*** Opening of Data extracts ***

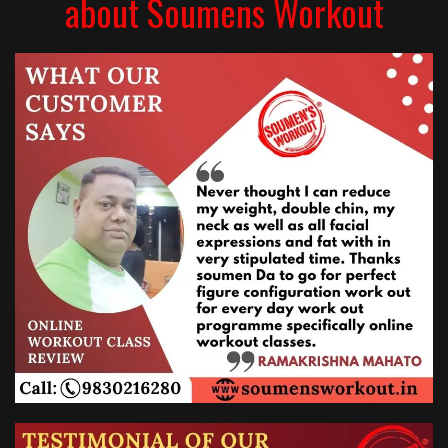
about Soumens Workout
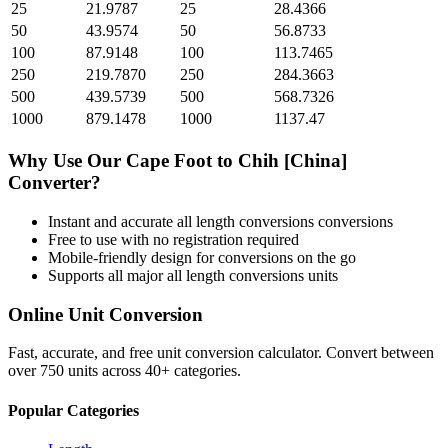
25
21.9787
25
28.4366
50
43.9574
50
56.8733
100
87.9148
100
113.7465
250
219.7870
250
284.3663
500
439.5739
500
568.7326
1000
879.1478
1000
1137.47
Why Use Our
Cape Foot
to
Chih [China]
Converter?
Instant and accurate
all length conversions
conversions
Free to use with no registration required
Mobile-friendly design for conversions on the go
Supports all major
all length conversions
units
Online Unit Conversion
Fast, accurate, and free unit conversion calculator. Convert between
over 750 units across 40+ categories.
Popular Categories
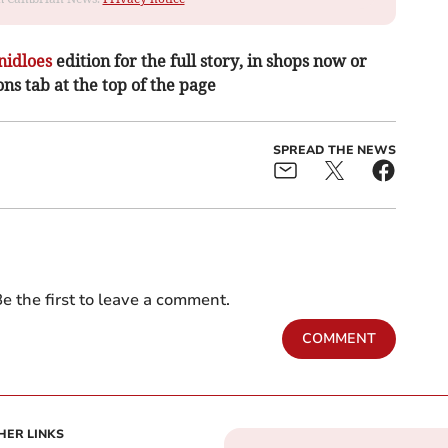
nidloes
edition for the full story, in shops now or
ons tab at the top of the page
SPREAD THE NEWS
e the first to leave a comment.
COMMENT
HER LINKS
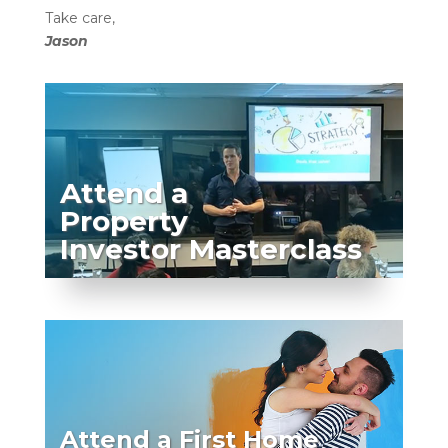
Take care,
Jason
Attend a
Property
Investor Masterclass
Attend a First Home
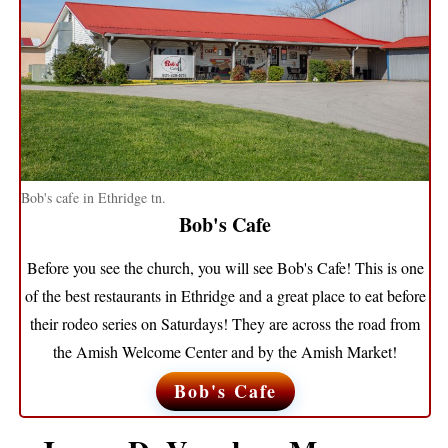
Bob's cafe in Ethridge tn.
Bob's Cafe
Before you see the church, you will see Bob's Cafe! This is one
of the best restaurants in Ethridge and a great place to eat before
their rodeo series on Saturdays! They are across the road from
the Amish Welcome Center and by the Amish Market!
Bob's Cafe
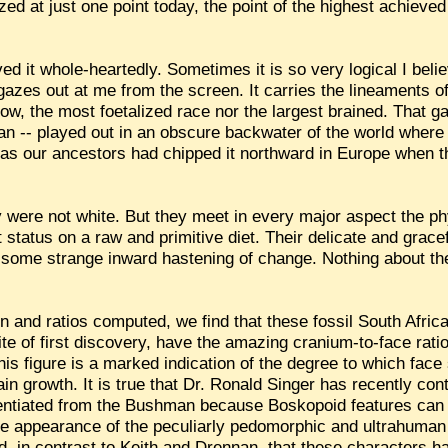
ed at just one point today, the point of the highest achieved 
ed it whole-heartedly. Sometimes it is so very logical I belie
gazes out at me from the screen. It carries the lineaments o
 now, the most foetalized race nor the largest brained. That
gan -- played out in an obscure backwater of the world wher
 as our ancestors had chipped it northward in Europe when t
y were not white. But they meet in every major aspect the phy
status on a raw and primitive diet. Their delicate and grace
to some strange inward hastening of change. Nothing about the
on and ratios computed, we find that these fossil South Africa
te of first discovery, have the amazing cranium-to-face ratio 
his figure is a marked indication of the degree to which fac
in growth. It is true that Dr. Ronald Singer has recently co
rentiated from the Bushman because Boskopoid features can b
he appearance of the peculiarly pedomorphic and ultrahuma
d, in contrast to Keith and Drennan, that these characters 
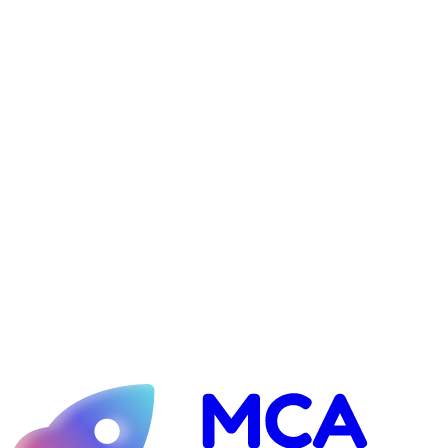
Jotform: $29–$49/month (the merchant portal)
Optional website hosting: ~$30/month (if we build your site)
1
Complete the onboarding form
2
Sign the service agreement
3
Send the $7,000 (or pro-rated) setup payment
4
After ~3 weeks: deliver your first lead batch (40K minimum)
Ready to pick your package?
We onboard a limited number of clients each month. Book a call and
we'll confirm your shop is a fit, then get you launched.
See if I qualify
Guaranteed inbox placement — or your money back.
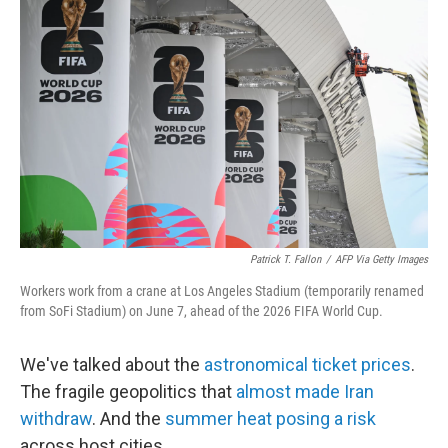
k
i
e
l
d
I
n
Patrick T. Fallon
/
AFP Via Getty Images
Workers work from a crane at Los Angeles Stadium (temporarily renamed
from SoFi Stadium) on June 7, ahead of the 2026 FIFA World Cup.
We've talked about the
astronomical ticket prices
.
The fragile geopolitics that
almost made Iran
withdraw
. And the
summer heat posing a risk
across host cities.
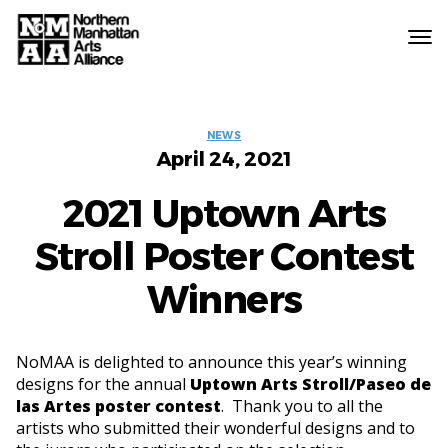
Northern
Manhattan
Arts
Categories
Alliance
NEWS
April 24, 2021
2021 Uptown Arts
Stroll Poster Contest
Winners
NoMAA is delighted to announce this year’s winning
designs for the annual
Uptown Arts Stroll/Paseo de
las Artes poster contest
. Thank you to all the
artists who submitted their wonderful designs and to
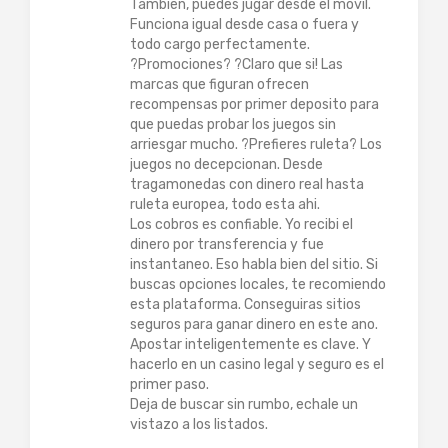
Tambien, puedes jugar desde el movil.
Funciona igual desde casa o fuera y
todo cargo perfectamente.
?Promociones? ?Claro que si! Las
marcas que figuran ofrecen
recompensas por primer deposito para
que puedas probar los juegos sin
arriesgar mucho. ?Prefieres ruleta? Los
juegos no decepcionan. Desde
tragamonedas con dinero real hasta
ruleta europea, todo esta ahi.
Los cobros es confiable. Yo recibi el
dinero por transferencia y fue
instantaneo. Eso habla bien del sitio. Si
buscas opciones locales, te recomiendo
esta plataforma. Conseguiras sitios
seguros para ganar dinero en este ano.
Apostar inteligentemente es clave. Y
hacerlo en un casino legal y seguro es el
primer paso.
Deja de buscar sin rumbo, echale un
vistazo a los listados.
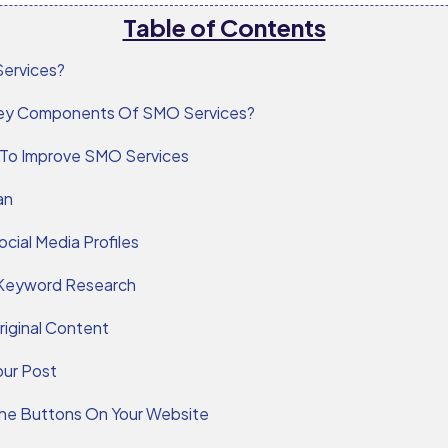
Table of Contents
ervices?
ey Components Of SMO Services?
 To Improve SMO Services
an
ocial Media Profiles
Keyword Research
riginal Content
our Post
 The Buttons On Your Website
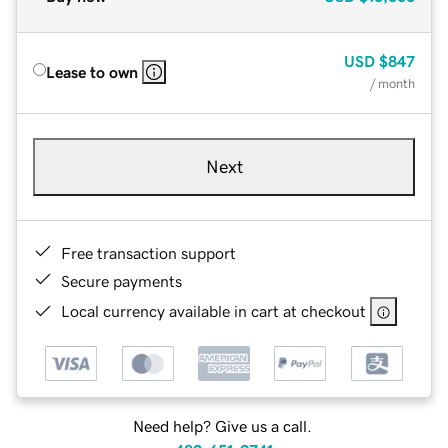
USD
$847
Lease to own
/ month
Next
Free transaction support
Secure payments
Local currency available in cart at checkout
Need help? Give us a call.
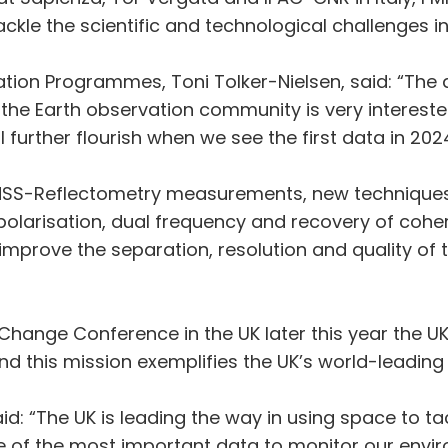
ackle the scientific and technological challenges i
vation Programmes, Toni Tolker-Nielsen, said: “Th
he Earth observation community is very interested
l further flourish when we see the first data in 2024
GNSS-Reflectometry measurements, new techniques
l polarisation, dual frequency and recovery of coh
rove the separation, resolution and quality of t
hange Conference in the UK later this year the UK
 this mission exemplifies the UK’s world-leading i
: “The UK is leading the way in using space to ta
e of the most important data to monitor our envi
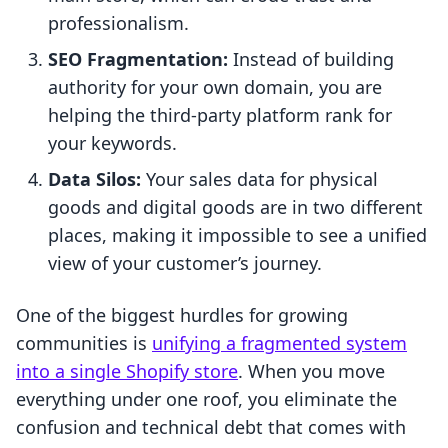
professionalism.
SEO Fragmentation:
Instead of building
authority for your own domain, you are
helping the third-party platform rank for
your keywords.
Data Silos:
Your sales data for physical
goods and digital goods are in two different
places, making it impossible to see a unified
view of your customer’s journey.
One of the biggest hurdles for growing
communities is
unifying a fragmented system
into a single Shopify store
. When you move
everything under one roof, you eliminate the
confusion and technical debt that comes with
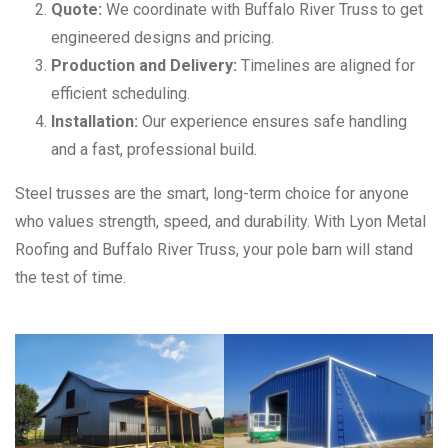
Quote:
We coordinate with Buffalo River Truss to get
engineered designs and pricing.
Production and Delivery:
Timelines are aligned for
efficient scheduling.
Installation:
Our experience ensures safe handling
and a fast, professional build.
Steel trusses are the smart, long-term choice for anyone
who values strength, speed, and durability. With Lyon Metal
Roofing and Buffalo River Truss, your pole barn will stand
the test of time.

*** Close of Data extracts ***

Write out exactly the lines from the one containing "helping the third-party platform rank for" through the end of the entries, both included. Pictures are not copied.

helping the third-party platform rank for
your keywords.
Data Silos:
Your sales data for physical
goods and digital goods are in two different
places, making it impossible to see a unified
view of your customer’s journey.
One of the biggest hurdles for growing
communities is
unifying a fragmented system
into a single Shopify store
. When you move
everything under one roof, you eliminate the
confusion and technical debt that comes with
Quote:
We coordinate with Buffalo River Truss to get
engineered designs and pricing.
Production and Delivery:
Timelines are aligned for
efficient scheduling.
Installation:
Our experience ensures safe handling
and a fast, professional build.
Steel trusses are the smart, long-term choice for anyone
who values strength, speed, and durability. With Lyon Metal
Roofing and Buffalo River Truss, your pole barn will stand
the test of time.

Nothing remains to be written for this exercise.